Passage Block Start

We were in no hurry to go, but there was still a long stretch to be covered before we reached Wisques, where the girls were housed. So we said good-by to Father ------, his priests, and his children. I only hope I may see them again some day.

Our ride was now enlivened by the presence of many aeroplanes, friendly ones, maneuvering now near the earth, now so high that they were almost lost to sight. They were probably indulging in preliminary exercises before scouting over the German lines.

Arrived at Wisques, we were welcomed by the nuns into the beautiful old chateau, now an orphan asylum. The Queen had recently paid a visit here and the whole place was decorated in her honor with colored papers and garlands of leaves and branches. It had been a very great and wonderful occasion for the motherless little girls. Coffee was served us out of a brilliantly shining kettle from the huge old-fashioned stove in the great open fireplace. Everything was so spotlessly clean! The nuns certainly took good care of the children. The girls' dormitories were neat, here and there brightened by a piece of colored cloth or a picture or a bit of ribbon. There were only the barest necessities, and none too many of them. The girls were taught to do the housework and to sew, in addition to their regular school studies. They were all dressed in black and the Mother Superior bemoaned the fact that the Abbe simply could not keep them in shoes. Several classes were assembled to sing for us, Belgian and French songs, and finally in my honor the nearest they could come to anything American, "God Save the King" — at least that was in the "strange lady's" language — English.

Passage Block End

Reproduce the passage about the visit to Wisques word for word, in full.

Data provided Block Start

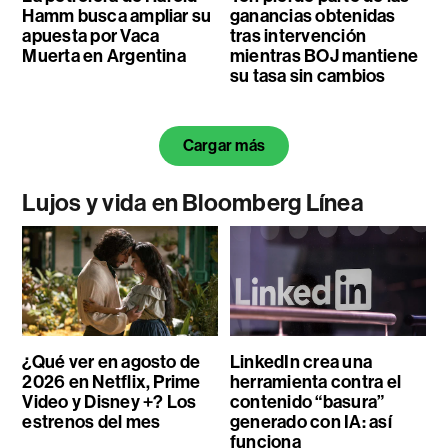
Hamm busca ampliar su
ganancias obtenidas
apuesta por Vaca
tras intervención
Muerta en Argentina
mientras BOJ mantiene
su tasa sin cambios
Cargar más
Lujos y vida en Bloomberg Línea
¿Qué ver en agosto de
LinkedIn crea una
2026 en Netflix, Prime
herramienta contra el
Video y Disney +? Los
contenido “basura”
estrenos del mes
generado con IA: así
funciona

Data provided Block End

Your response>
We were in no hurry to go, but there was still a long stretch to be covered before we reached Wisques, where the girls were housed. So we said good-by to Father ------, his priests, and his children. I only hope I may see them again some day.

Our ride was now enlivened by the presence of many aeroplanes, friendly ones, maneuvering now near the earth, now so high that they were almost lost to sight. They were probably indulging in preliminary exercises before scouting over the German lines.

Arrived at Wisques, we were welcomed by the nuns into the beautiful old chateau, now an orphan asylum. The Queen had recently paid a visit here and the whole place was decorated in her honor with colored papers and garlands of leaves and branches. It had been a very great and wonderful occasion for the motherless little girls. Coffee was served us out of a brilliantly shining kettle from the huge old-fashioned stove in the great open fireplace. Everything was so spotlessly clean! The nuns certainly took good care of the children. The girls' dormitories were neat, here and there brightened by a piece of colored cloth or a picture or a bit of ribbon. There were only the barest necessities, and none too many of them. The girls were taught to do the housework and to sew, in addition to their regular school studies. They were all dressed in black and the Mother Superior bemoaned the fact that the Abbe simply could not keep them in shoes. Several classes were assembled to sing for us, Belgian and French songs, and finally in my honor the nearest they could come to anything American, "God Save the King" — at least that was in the "strange lady's" language — English.